Terminology used towards people with Down Syndrome or any other disabilities can be derogatory, offensive and outdated. Sometimes these terminology is used in an innocent manner and not meaning to cause harm. However it is important society is informed on what words could upset someone.
The Down Syndrome Association created a document to help educate the public on what words were acceptable and those that are not. I would encourage anyone to look at this document. https://www.downs-syndrome.org.uk/about/terminology-guide.
I want to use this month to tell you how much I have learnt not just from my daughter but from the other young people with Down Syndrome and their families, who we have got to know and who have become great friends. The photos in this blog are Kirsty’s friends whom she has known since a very young age. The group photo is one with her friends from her dance group, Dancestars and the other is of friends whom she has known since she was 3 years old. Sadly for most of this year she has mainly communicated with them through facetime.
We are honoured to have met and made friends with people we would not have known if we didn’t have Kirsty in our lives. We treat each other’s children as our own. Kirsty has such lovely supportive friends who have been there for her through her treatment with leukaemia. She has developed close supportive friendships that are selfless and supportive. The sort of friendships that my younger daughter Melissa, who is 13, has with her friends. Melissa and her friends at school do not have a disability. Melissa’s friends are always so supportive of Kirsty and show her so much care and love.
People with Down Syndrome are able to make friendships, value their friends and have a fun and active social life.
My husband and I have recently enjoyed seeing Kirsty and Melissa spend most of their days together, especially since Kirsty came home from hospital. They have watched several of their favourite films together, played board games or sometimes just giggled and cuddled together.
Most siblings of people with a disability are not ‘burdened’ by their siblings like traditionally thought. Instead they are proud of each other and learn so much from each other. Of course this can change at difficult times or as they get older. Sibs Uk, recently released a report that indicated that younger siblings of children with a learning disability were not able to have their parents’ attention during lockdown. With schools shutting and families not getting the usual support package they had during lockdown, parents have had to channel their attention to their child with a disabilty.
Sibs UK also released a report about adult siblings who found it difficult working and caring for their siblings and elderly parents during the pandemic. Sibs is the only UK charity for children and adults who are growing up with or have grown up with a disabled brother or sister. They provide information, support and training to siblings, families and health professionals.

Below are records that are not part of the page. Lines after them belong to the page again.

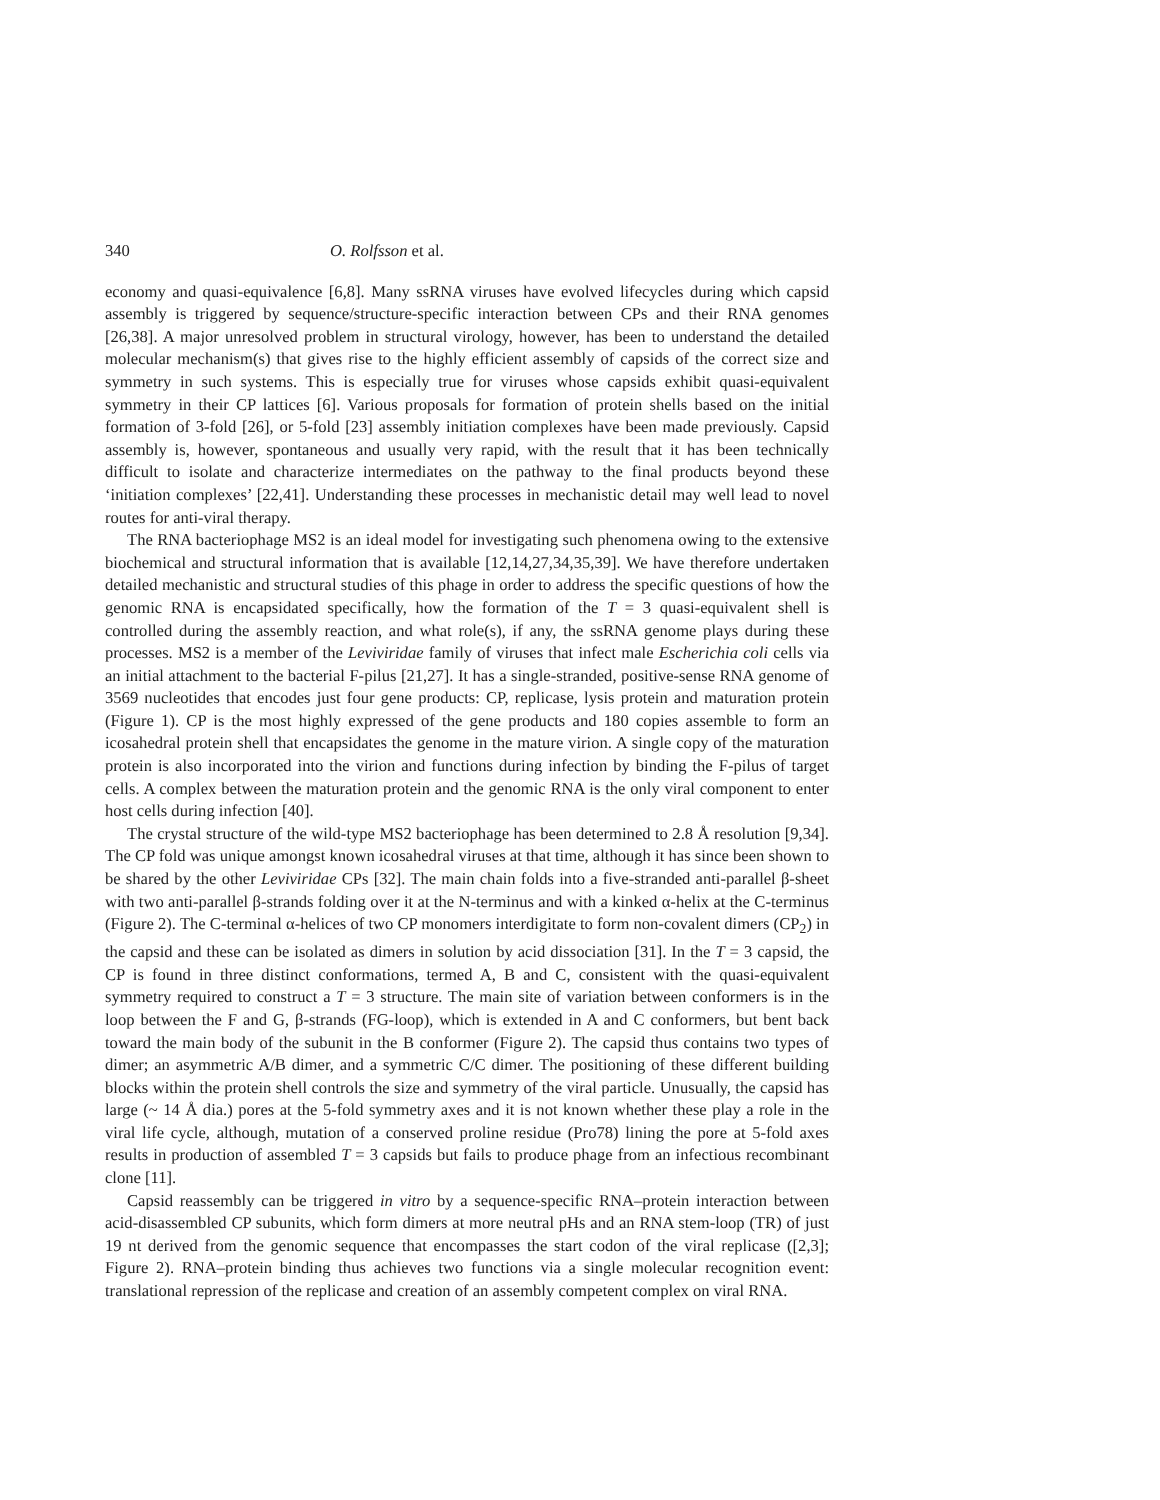340 O. Rolfsson et al.
economy and quasi-equivalence [6,8]. Many ssRNA viruses have evolved lifecycles during which capsid assembly is triggered by sequence/structure-specific interaction between CPs and their RNA genomes [26,38]. A major unresolved problem in structural virology, however, has been to understand the detailed molecular mechanism(s) that gives rise to the highly efficient assembly of capsids of the correct size and symmetry in such systems. This is especially true for viruses whose capsids exhibit quasi-equivalent symmetry in their CP lattices [6]. Various proposals for formation of protein shells based on the initial formation of 3-fold [26], or 5-fold [23] assembly initiation complexes have been made previously. Capsid assembly is, however, spontaneous and usually very rapid, with the result that it has been technically difficult to isolate and characterize intermediates on the pathway to the final products beyond these ‘initiation complexes’ [22,41]. Understanding these processes in mechanistic detail may well lead to novel routes for anti-viral therapy.
The RNA bacteriophage MS2 is an ideal model for investigating such phenomena owing to the extensive biochemical and structural information that is available [12,14,27,34,35,39]. We have therefore undertaken detailed mechanistic and structural studies of this phage in order to address the specific questions of how the genomic RNA is encapsidated specifically, how the formation of the T = 3 quasi-equivalent shell is controlled during the assembly reaction, and what role(s), if any, the ssRNA genome plays during these processes. MS2 is a member of the Leviviridae family of viruses that infect male Escherichia coli cells via an initial attachment to the bacterial F-pilus [21,27]. It has a single-stranded, positive-sense RNA genome of 3569 nucleotides that encodes just four gene products: CP, replicase, lysis protein and maturation protein (Figure 1). CP is the most highly expressed of the gene products and 180 copies assemble to form an icosahedral protein shell that encapsidates the genome in the mature virion. A single copy of the maturation protein is also incorporated into the virion and functions during infection by binding the F-pilus of target cells. A complex between the maturation protein and the genomic RNA is the only viral component to enter host cells during infection [40].
The crystal structure of the wild-type MS2 bacteriophage has been determined to 2.8 Å resolution [9,34]. The CP fold was unique amongst known icosahedral viruses at that time, although it has since been shown to be shared by the other Leviviridae CPs [32]. The main chain folds into a five-stranded anti-parallel β-sheet with two anti-parallel β-strands folding over it at the N-terminus and with a kinked α-helix at the C-terminus (Figure 2). The C-terminal α-helices of two CP monomers interdigitate to form non-covalent dimers (CP<sub>2</sub>) in the capsid and these can be isolated as dimers in solution by acid dissociation [31]. In the T = 3 capsid, the CP is found in three distinct conformations, termed A, B and C, consistent with the quasi-equivalent symmetry required to construct a T = 3 structure. The main site of variation between conformers is in the loop between the F and G, β-strands (FG-loop), which is extended in A and C conformers, but bent back toward the main body of the subunit in the B conformer (Figure 2). The capsid thus contains two types of dimer; an asymmetric A/B dimer, and a symmetric C/C dimer. The positioning of these different building blocks within the protein shell controls the size and symmetry of the viral particle. Unusually, the capsid has large (~ 14 Å dia.) pores at the 5-fold symmetry axes and it is not known whether these play a role in the viral life cycle, although, mutation of a conserved proline residue (Pro78) lining the pore at 5-fold axes results in production of assembled T = 3 capsids but fails to produce phage from an infectious recombinant clone [11].
Capsid reassembly can be triggered in vitro by a sequence-specific RNA–protein interaction between acid-disassembled CP subunits, which form dimers at more neutral pHs and an RNA stem-loop (TR) of just 19 nt derived from the genomic sequence that encompasses the start codon of the viral replicase ([2,3]; Figure 2). RNA–protein binding thus achieves two functions via a single molecular recognition event: translational repression of the replicase and creation of an assembly competent complex on viral RNA.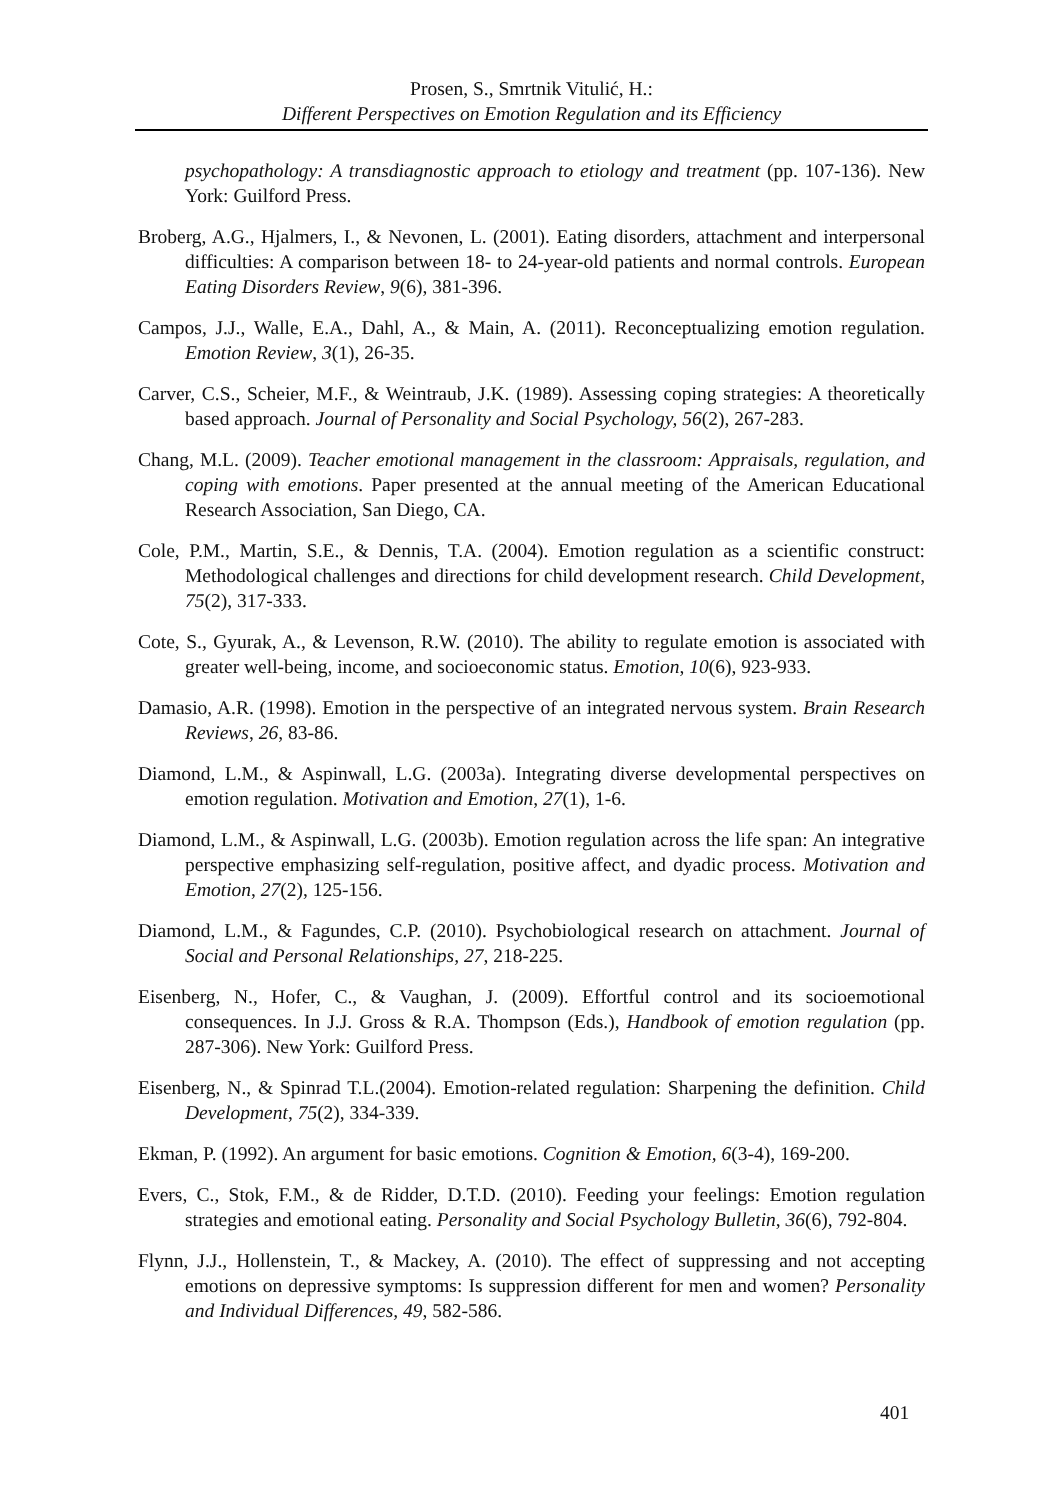Prosen, S., Smrtnik Vitulić, H.:
Different Perspectives on Emotion Regulation and its Efficiency
psychopathology: A transdiagnostic approach to etiology and treatment (pp. 107-136). New York: Guilford Press.
Broberg, A.G., Hjalmers, I., & Nevonen, L. (2001). Eating disorders, attachment and interpersonal difficulties: A comparison between 18- to 24-year-old patients and normal controls. European Eating Disorders Review, 9(6), 381-396.
Campos, J.J., Walle, E.A., Dahl, A., & Main, A. (2011). Reconceptualizing emotion regulation. Emotion Review, 3(1), 26-35.
Carver, C.S., Scheier, M.F., & Weintraub, J.K. (1989). Assessing coping strategies: A theoretically based approach. Journal of Personality and Social Psychology, 56(2), 267-283.
Chang, M.L. (2009). Teacher emotional management in the classroom: Appraisals, regulation, and coping with emotions. Paper presented at the annual meeting of the American Educational Research Association, San Diego, CA.
Cole, P.M., Martin, S.E., & Dennis, T.A. (2004). Emotion regulation as a scientific construct: Methodological challenges and directions for child development research. Child Development, 75(2), 317-333.
Cote, S., Gyurak, A., & Levenson, R.W. (2010). The ability to regulate emotion is associated with greater well-being, income, and socioeconomic status. Emotion, 10(6), 923-933.
Damasio, A.R. (1998). Emotion in the perspective of an integrated nervous system. Brain Research Reviews, 26, 83-86.
Diamond, L.M., & Aspinwall, L.G. (2003a). Integrating diverse developmental perspectives on emotion regulation. Motivation and Emotion, 27(1), 1-6.
Diamond, L.M., & Aspinwall, L.G. (2003b). Emotion regulation across the life span: An integrative perspective emphasizing self-regulation, positive affect, and dyadic process. Motivation and Emotion, 27(2), 125-156.
Diamond, L.M., & Fagundes, C.P. (2010). Psychobiological research on attachment. Journal of Social and Personal Relationships, 27, 218-225.
Eisenberg, N., Hofer, C., & Vaughan, J. (2009). Effortful control and its socioemotional consequences. In J.J. Gross & R.A. Thompson (Eds.), Handbook of emotion regulation (pp. 287-306). New York: Guilford Press.
Eisenberg, N., & Spinrad T.L.(2004). Emotion-related regulation: Sharpening the definition. Child Development, 75(2), 334-339.
Ekman, P. (1992). An argument for basic emotions. Cognition & Emotion, 6(3-4), 169-200.
Evers, C., Stok, F.M., & de Ridder, D.T.D. (2010). Feeding your feelings: Emotion regulation strategies and emotional eating. Personality and Social Psychology Bulletin, 36(6), 792-804.
Flynn, J.J., Hollenstein, T., & Mackey, A. (2010). The effect of suppressing and not accepting emotions on depressive symptoms: Is suppression different for men and women? Personality and Individual Differences, 49, 582-586.
401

However, there is also research indicating that more than 96% of siblings have said that they had affection toward their sibling with Down Syndrome. Also 94% of older siblings
expressed feelings of pride. Please see full report on this link.
Melissa has never been treated differently at school due to her sister’s disability. However I am aware that some siblings can face discrimination or bullying at school because of having a sibling with a disability.
Sometimes, these times of discrimination could be used as an opportunity to educate young individuals on showing respect towards other human beings.
As a society we have definitely progressed in our attitudes towards individuals with a disability; there are more opportunities for education, being in the work force and independant living. However there is still so much more work that needs to be done in educating the general public and health professionals on the lives people with Down Syndrome could lead today and in the future.
I remember thinking to myself and saying to my husband when pregnant with Kirsty, ‘If we don’t have hope and expectations for our own daughter, how can we expect others to feel the same’.